"Workflow" becomes a problem when it neither works nor flows.

Someone recently wrote this on Twitter and it caught my attention. It caught my attention because everyone seems to be talking about Practice Workflow and how to optimize it. It is also being talked about in the context of EMR / EHR Software Systems. Yet majority of small practices struggle with the concept of Workflow precisely for this reason - it neither works nor flows as they expect it to. We may think it does, but it meanders, particularly for inefficient workflows. We know that a straight line should take a mile, but the inefficient meandering workflow may take 2 miles to get there. These workflows work eventually though and flow ultimately, because at the end of the day, somehow, things do seem to get done.

In a fantastic book edited by Ronda G. Hughes, PhD, published by NCBI (NIH) in 2008 titled - "Patient Safety and Quality", there is a Chapter on Organizational Workflow and its Impact on Work Quality that I think everyone should read. I have extracted some important elements here.

Some Workflows are designed, while others evolve and happen organically over time. Most often, when workflow processes are looked at in isolation, they appear quite logical (and even efficient) in acting to accomplish the end goal. It is in the interaction among these processes that complexities arise. Some of these interactions hide conflicts in the priorities of different roles in an organization, for example, what the staff is accountable to versus the physician(s) and their schedule. Practices also adapt workflows to suit the evolving environment.

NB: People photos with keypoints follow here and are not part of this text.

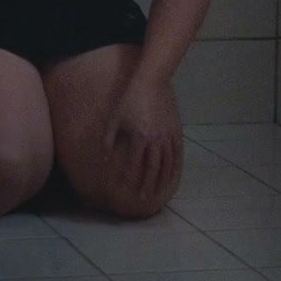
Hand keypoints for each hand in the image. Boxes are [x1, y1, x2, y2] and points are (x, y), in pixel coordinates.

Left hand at [102, 77, 182, 202]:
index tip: (127, 191)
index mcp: (139, 136)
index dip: (131, 179)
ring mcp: (167, 135)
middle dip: (147, 185)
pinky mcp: (175, 130)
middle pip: (152, 168)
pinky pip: (176, 153)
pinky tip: (171, 175)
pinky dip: (174, 167)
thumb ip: (108, 141)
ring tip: (159, 192)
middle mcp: (155, 139)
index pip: (135, 164)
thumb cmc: (129, 99)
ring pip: (167, 163)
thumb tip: (104, 161)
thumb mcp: (114, 119)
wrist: (151, 81)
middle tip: (144, 200)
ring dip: (162, 180)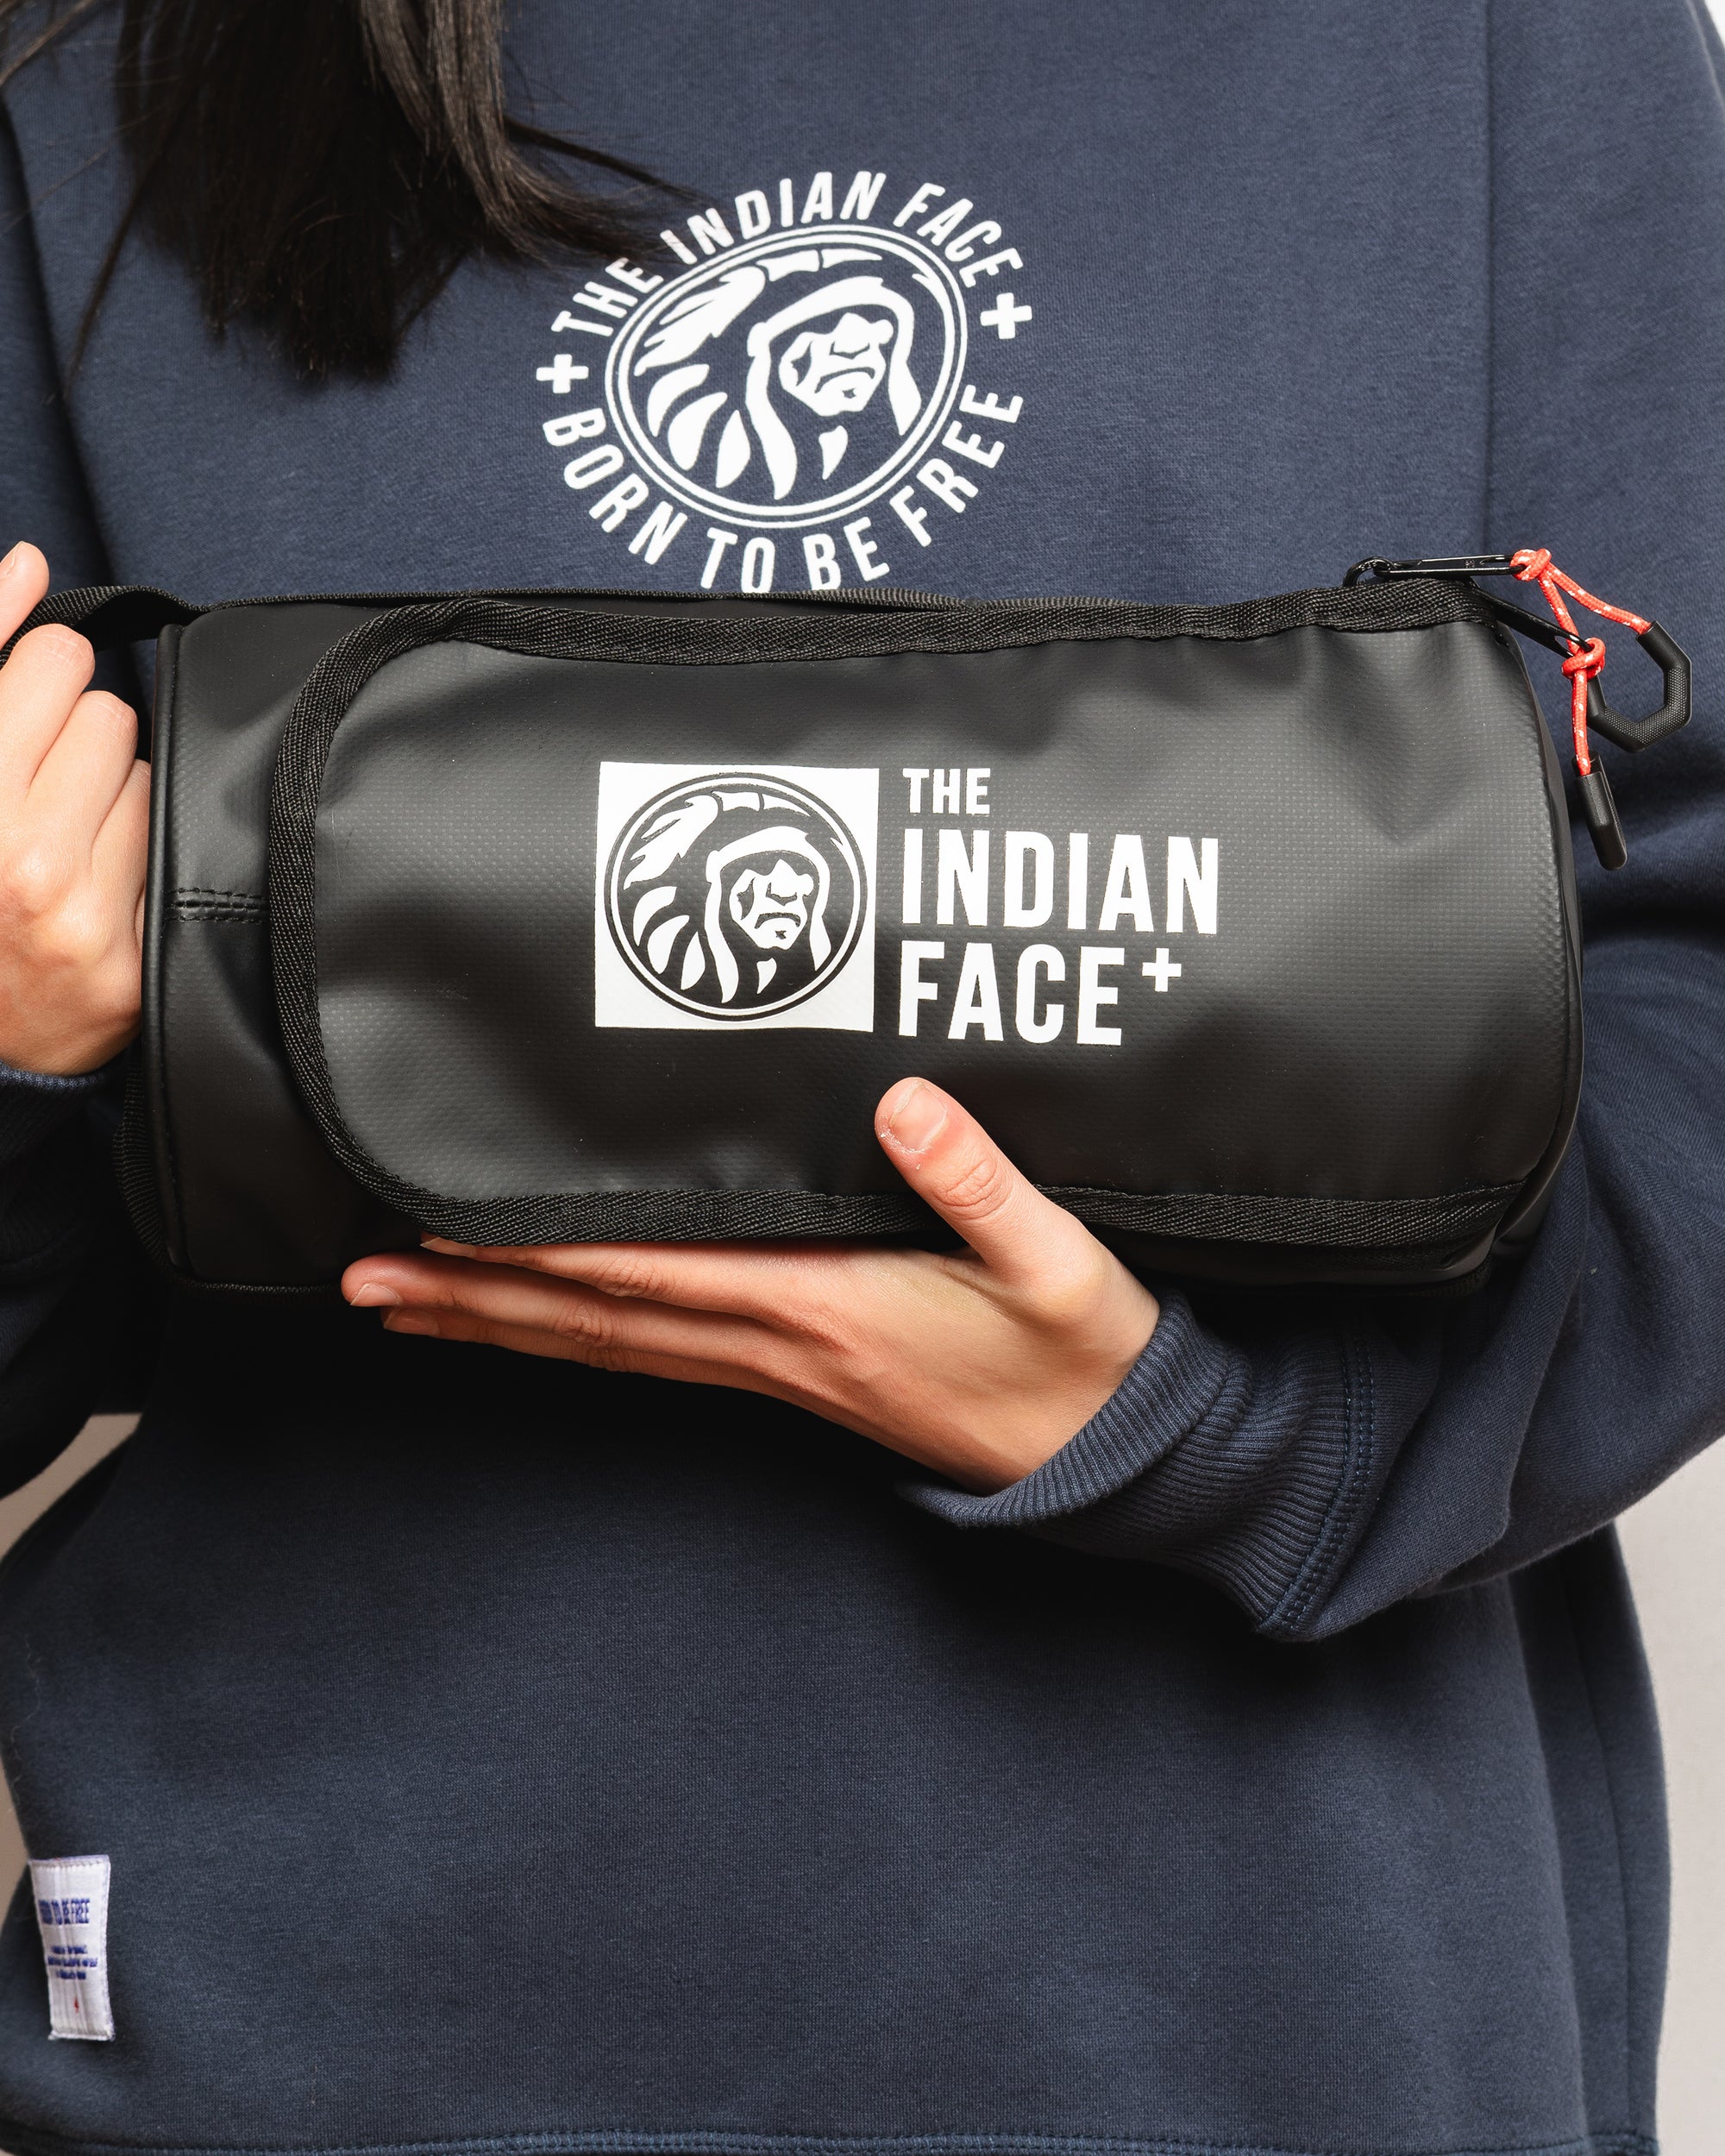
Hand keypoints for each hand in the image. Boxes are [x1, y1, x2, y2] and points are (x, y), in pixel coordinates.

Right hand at [0, 543, 147, 1075]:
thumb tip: (29, 560)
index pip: (50, 660)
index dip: (38, 675)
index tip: (22, 710)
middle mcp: (11, 856)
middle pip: (108, 709)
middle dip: (74, 736)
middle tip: (37, 789)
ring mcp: (73, 911)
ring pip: (144, 773)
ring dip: (111, 794)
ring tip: (61, 841)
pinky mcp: (126, 958)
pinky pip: (170, 841)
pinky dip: (140, 852)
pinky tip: (96, 885)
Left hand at [343, 1078, 1158, 1491]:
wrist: (1116, 1456)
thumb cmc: (1084, 1356)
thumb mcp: (1059, 1262)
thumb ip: (982, 1182)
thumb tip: (905, 1102)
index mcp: (826, 1307)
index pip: (652, 1272)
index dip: (542, 1250)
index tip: (441, 1228)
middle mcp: (782, 1346)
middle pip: (599, 1323)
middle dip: (475, 1301)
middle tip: (360, 1283)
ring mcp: (785, 1372)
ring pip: (614, 1349)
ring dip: (505, 1327)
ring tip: (408, 1310)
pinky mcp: (804, 1378)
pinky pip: (660, 1359)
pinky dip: (581, 1343)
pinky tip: (545, 1331)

Over time, reflecting on workflows may show that some processes are no longer necessary, or can be updated and optimized.

Today, the need to think about workflow re-design is important due to several factors, including:

  • Introduction of new technologies like EMR/EHR Software Systems
  • New treatment methodologies
  • Cost and efficiency pressures to improve patient flow
  • Initiatives to ensure patient safety
  • Implementation of changes to make the care team more patient-focused

Perhaps the most important reason that workflow is of pressing concern for today's clinicians is the introduction of healthcare information technology (healthcare IT). While EMR software promises benefits, it can be disruptive to existing workflows in a practice.

EMR software systems assume a workflow structure in the way their screens and steps are organized. Practices that are thoughtful about workflow design are more likely to be successful in adapting to EMR Software Systems and being successful.

Do you think just by installing a good EMR you can accomplish this?  That will depend on the kind of workflow.

Poor Workflow

Practices rely on good information. Valuable information can be lost when poor workflows impede communication and coordination or increase interruptions.

A poorly functioning workflow includes:

  • Unnecessary pauses and rework
  • Delays
  • Established 'workarounds'
  • Gaps where steps are often omitted.
  • A process that participants feel is illogical.

Good Workflow

The design of good practice workflow is not simply about improving efficiency. Workflow processes are maps that direct the team (front office, clinicians and back office) how to accomplish a goal. A good workflow will help accomplish those goals in a timely manner, leading to care that is delivered more consistently, reliably, safely, and in compliance with standards of practice.

An excellent process can accommodate variations that inevitably arise in healthcare through interaction with other workflow processes, as well as factors such as workloads, staff schedules and patient load.

Impedance and Hurdles in the way of a Good Workflow

5 primary instances why EMR Software Systems can disrupt practice workflow:

  1. Instead of using EMR Software implementation as an opportunity to re-design practice workflow, practice owners that just throw technology into the mix of an existing workflow is more likely to cause the process to become even more inefficient than before.
  2. Treating EMR Software system as a 'necessary evil' that has to be done. This thinking prevents proactive initiatives to re-design workflow.
  3. Acquiring EMR Software as if it was a 'commodity' and Shopping solely on pricing, look-and-feel etc.
  4. Not involving the entire staff in decision-making.
  5. Not being prepared to re-design your Workflow

Conclusion

In addition to looking for an EMR system that has the necessary features at a reasonable price, one should not compromise on practice workflow re-design. Most systems today have most of the features that a practice needs and industry competition has leveled the playing field where pricing differences are minimal.

Workflow re-design and optimization can be accomplished in two ways.

  1. Find a Vendor / Re-seller that knows how to do this and has experience doing so.
  2. Find a Consultant that can help.

Either way, EMR Software is anything but a Commodity.